The steps are as follows:
- Base Condition 1: If K is zero, then there will exist only one pair (0, 0). So, return 1 as the final answer.
- We will find the greatest common divisor of A and B and store it in a variable gcdOfBoth.
- Base Condition 2: If K is not divisible by gcdOfBoth, return 0 as the final answer.
- Divide A, B, and K by gcdOfBoth.
- Initialize an integer y1 to 0 that stores the first value that satisfies the given equation.
- If A is greater than B, then swap the values of A and B.
- Iterate from y1 = 0 to K/B:
- If K - y1*B is divisible by A, break the loop.
- Initialize an integer numberOfTerms which is equal to the value of p in the formula (a).
- Initialize an integer answer which stores the final answer and is equal to numberOfTerms + 1.
- We will return answer as the final answer.
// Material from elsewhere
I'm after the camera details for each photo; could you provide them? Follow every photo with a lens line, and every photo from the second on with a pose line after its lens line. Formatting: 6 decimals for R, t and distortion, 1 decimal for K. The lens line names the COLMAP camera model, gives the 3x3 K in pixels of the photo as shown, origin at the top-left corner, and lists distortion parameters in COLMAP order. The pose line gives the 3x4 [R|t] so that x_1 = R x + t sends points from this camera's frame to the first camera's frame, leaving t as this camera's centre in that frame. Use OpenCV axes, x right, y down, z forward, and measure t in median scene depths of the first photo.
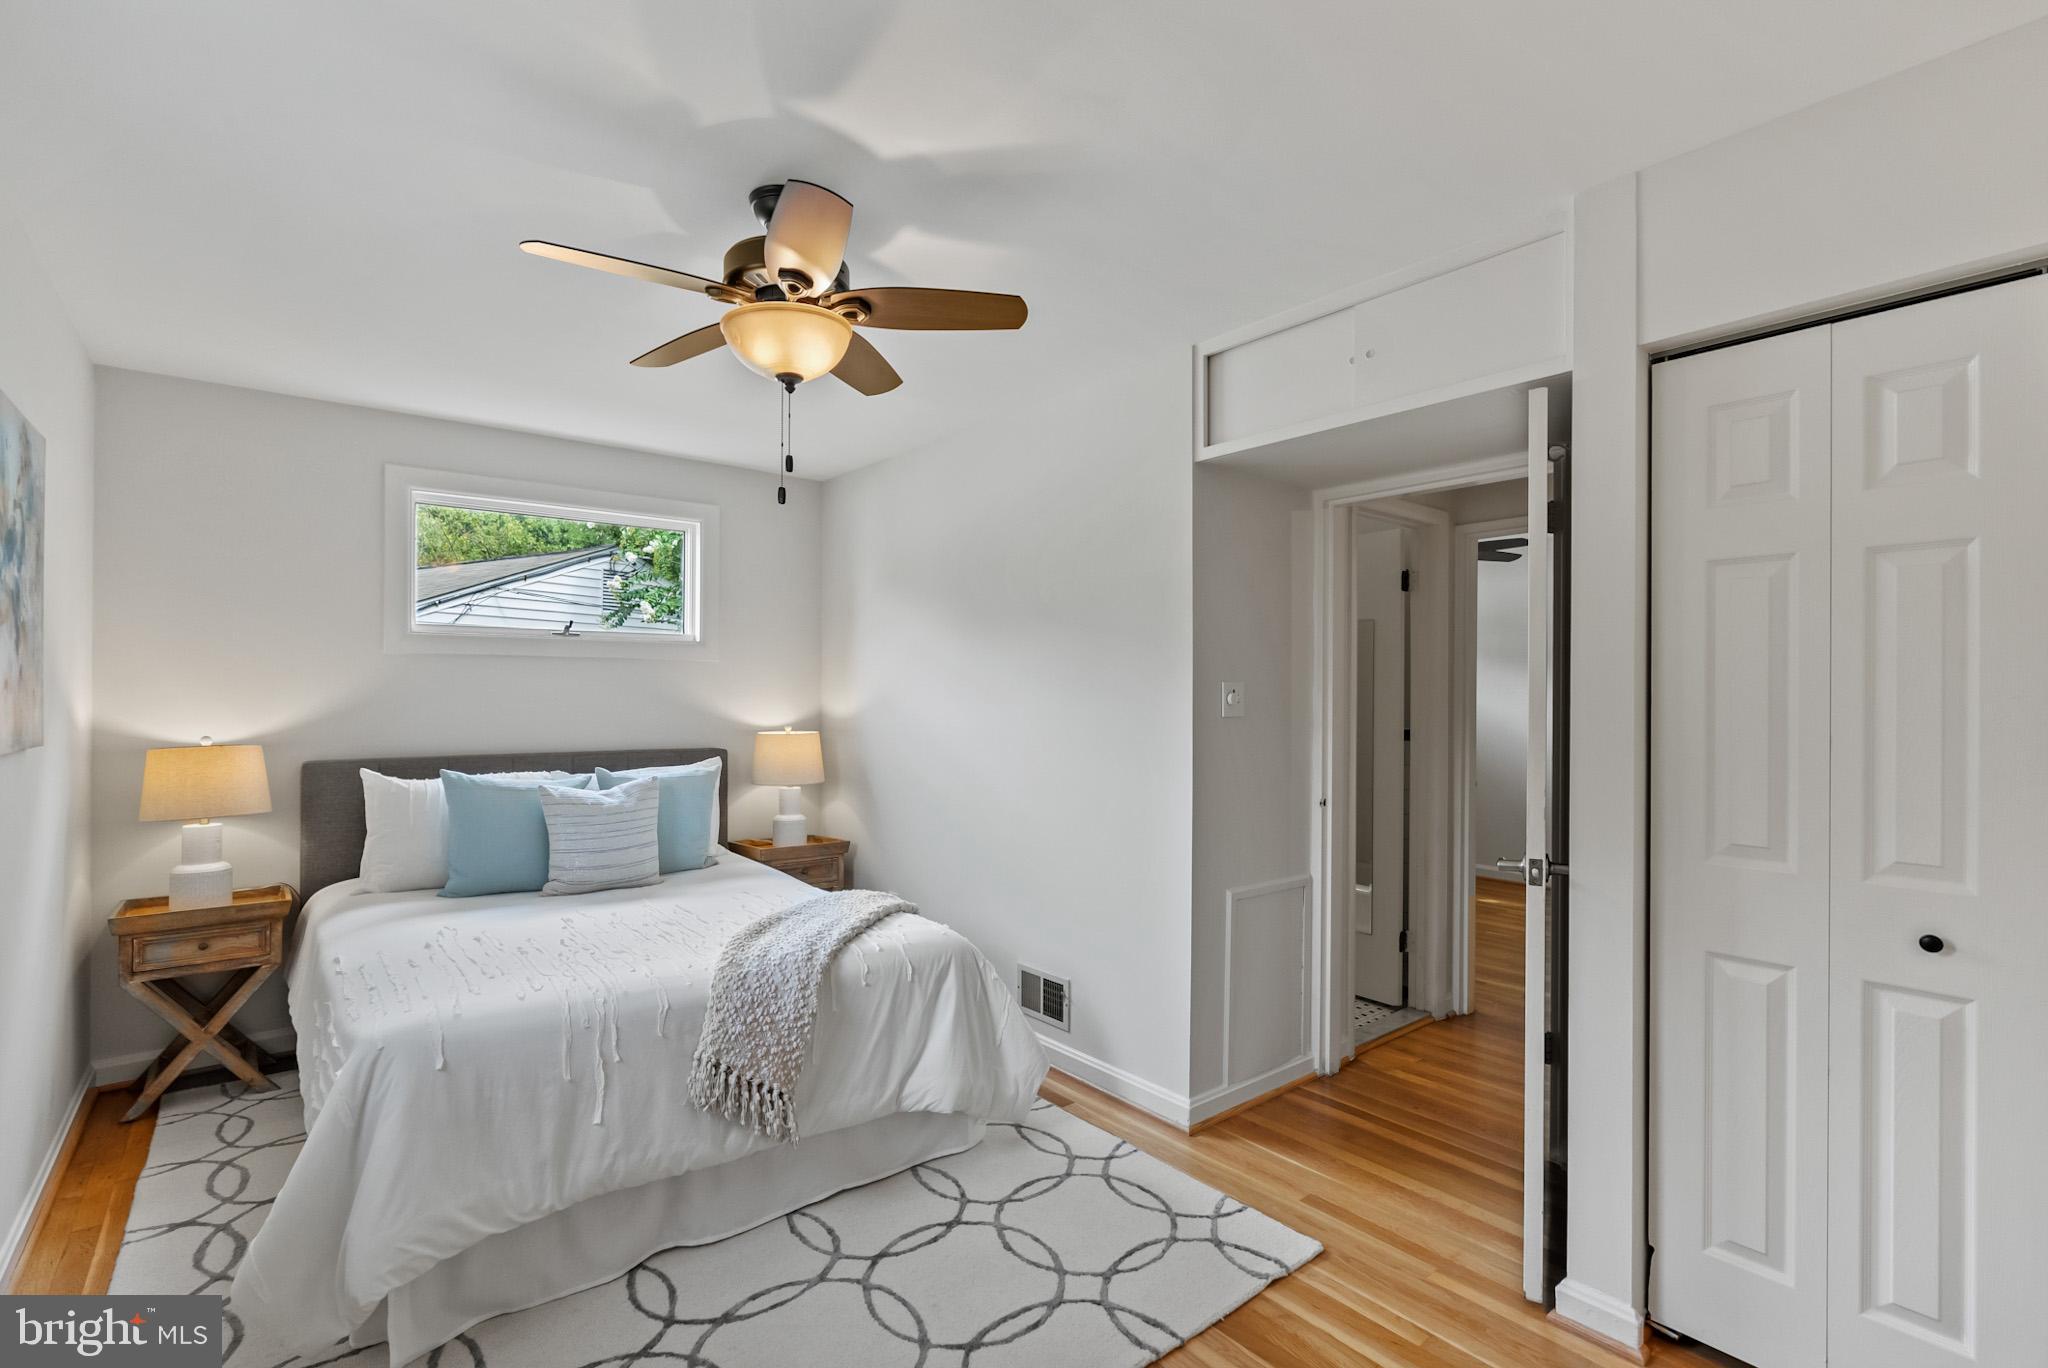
lens RADIAL K [[949.5, 0, 1024.0], [0, 949.5, 684.0], [0, 0, 1]] dist [-0.011566, 0.005204]
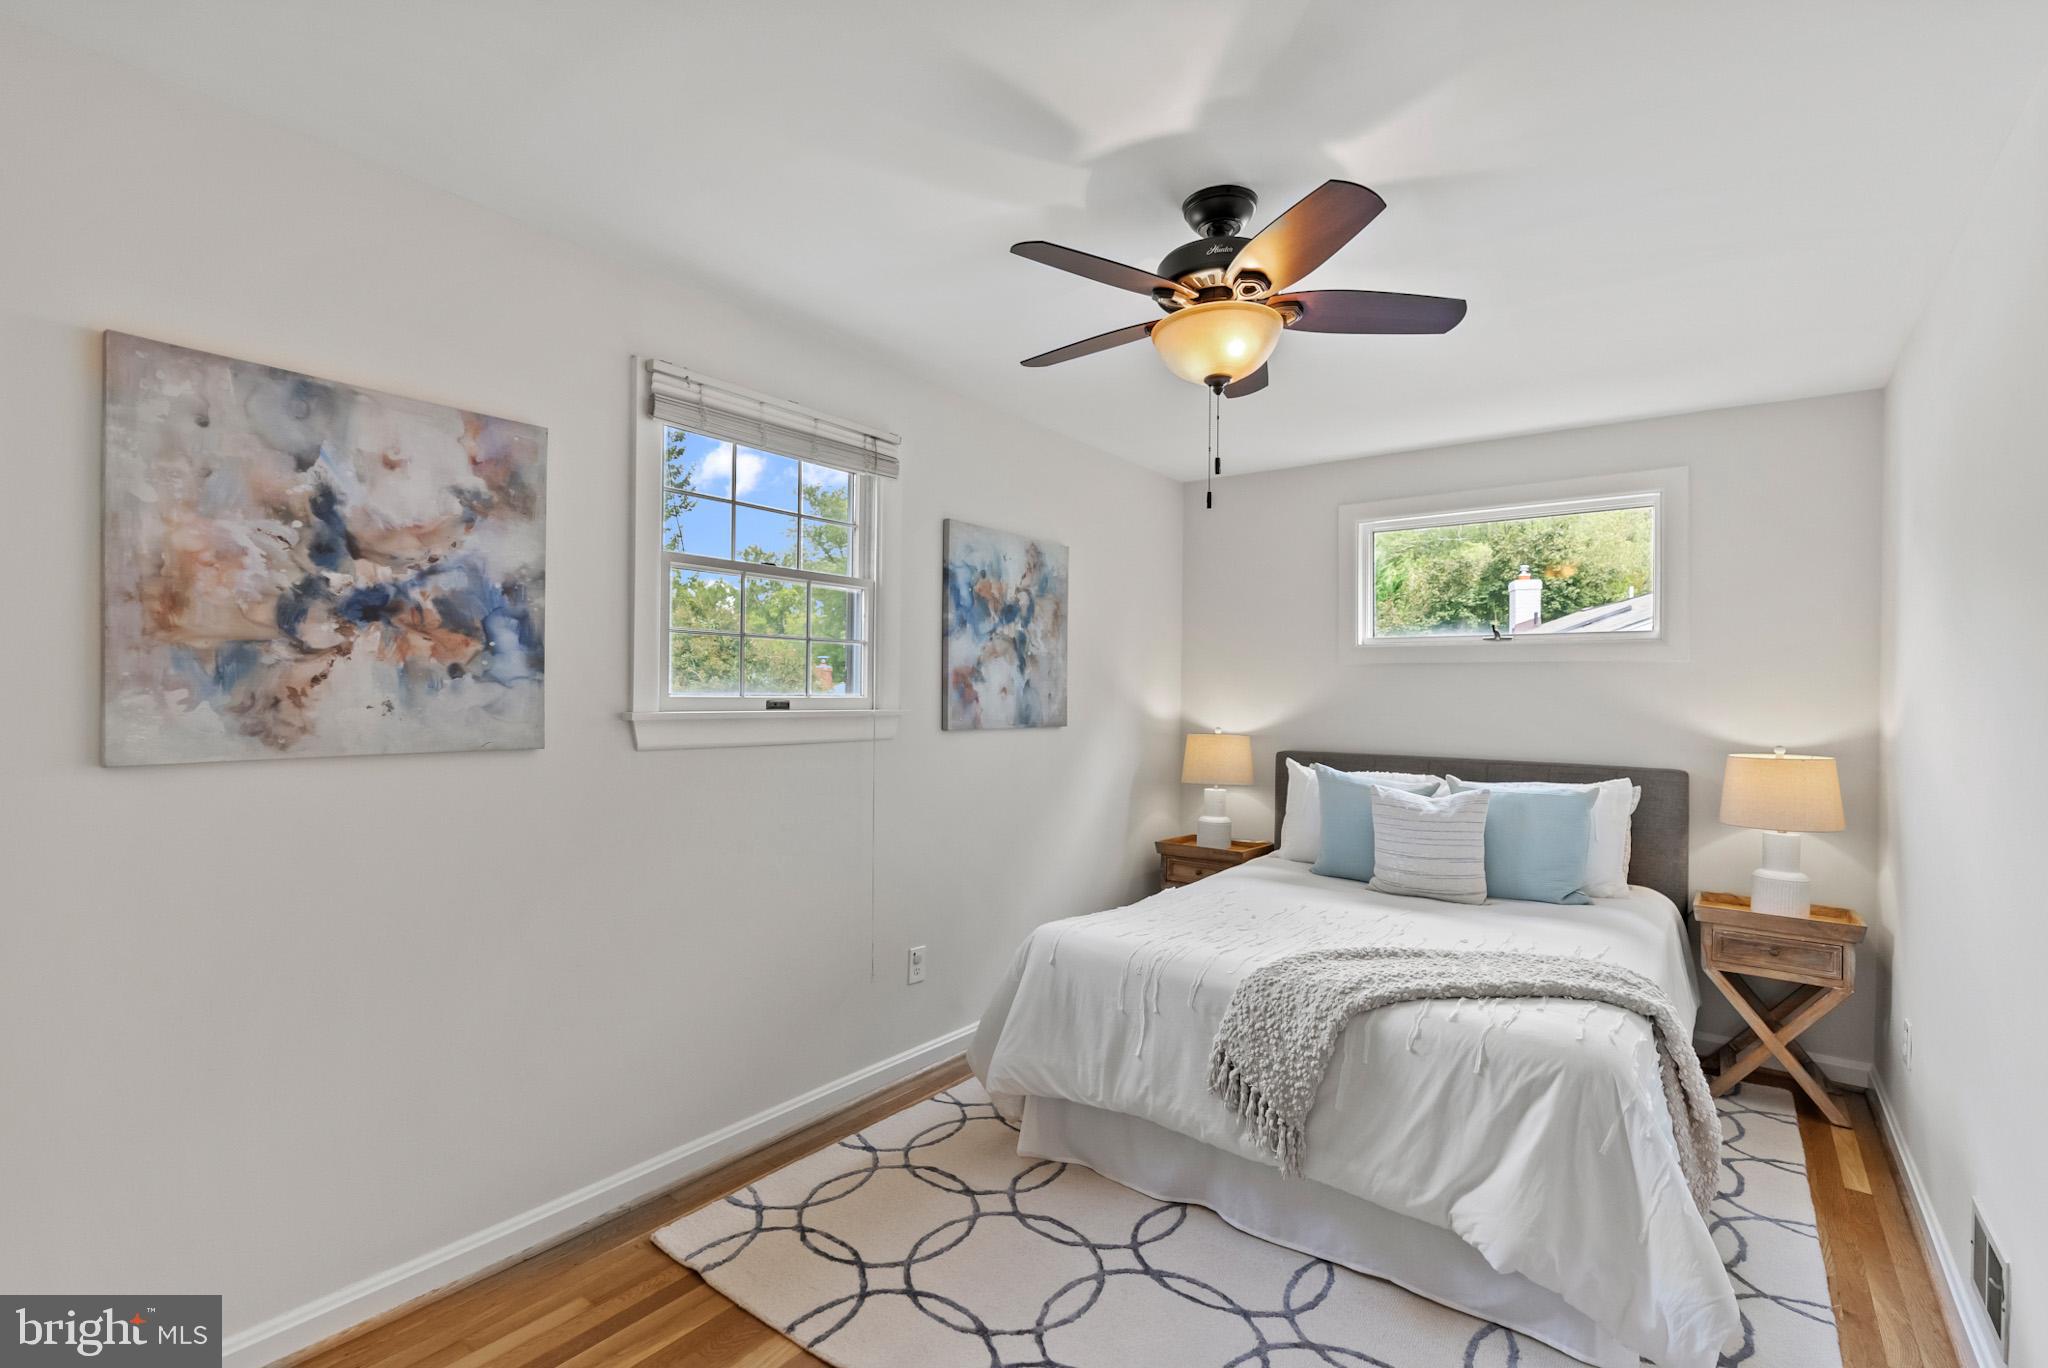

Continuing from the previous approach, the idea is to use the Extended Euclid Algorithm to find the first value of x divisible by B.
From the equation,
x = (K - B*y)/A
We have to find smallest value of y(let’s say y1) such that,
(K - B*y1)%A = 0
K%A - (B%A)(y1%A) = 0
As y1 will always be lesser than A,
we get
y1 = (K - A*x)/B….from the above equation
Taking modulo both the sides,
y1%A = (K/B)%A - (A*x/B)%A = (K/B)%A…….Equation (b)
The above term (A*x/B)%A will be equal to 0 as the inside term is a multiple of A.
So, the equation becomes,
y1%A = (K/B)%A
So, we will calculate (K/B)%A. Now, we have the value of y1%A, but we need the value of y1, not y1%A. So, we have to find the modular inverse of y1%A with respect to A. Here, Extended Euclid Algorithm will be used.
Here is an excellent link to learn how to find the modulo inverse using the Euclid algorithm.
The overview is:
We will calculate the gcd of A and B-> Divide A, B, and K by the gcd of A and B -> then get the value of y1 from equation (b) -> Find the number of terms(p) -> number of Terms + 1 is the final answer.
The steps are as follows:
- Base Condition 1: If K is zero, then there will exist only one pair (0, 0). So, return 1 as the final answer.
- We will find the greatest common divisor of A and B and store it in a variable gcdOfBoth.
- Base Condition 2: If K is not divisible by gcdOfBoth, return 0 as the final answer.
- Divide A, B, and K by gcdOfBoth.
- Find the first value of y1 using the extended Euclid algorithm.
- Find the number of terms(numberOfTerms) using the formula numberOfTerms = (K/B - y1)/A.
- Return numberOfTerms+1 as the final answer.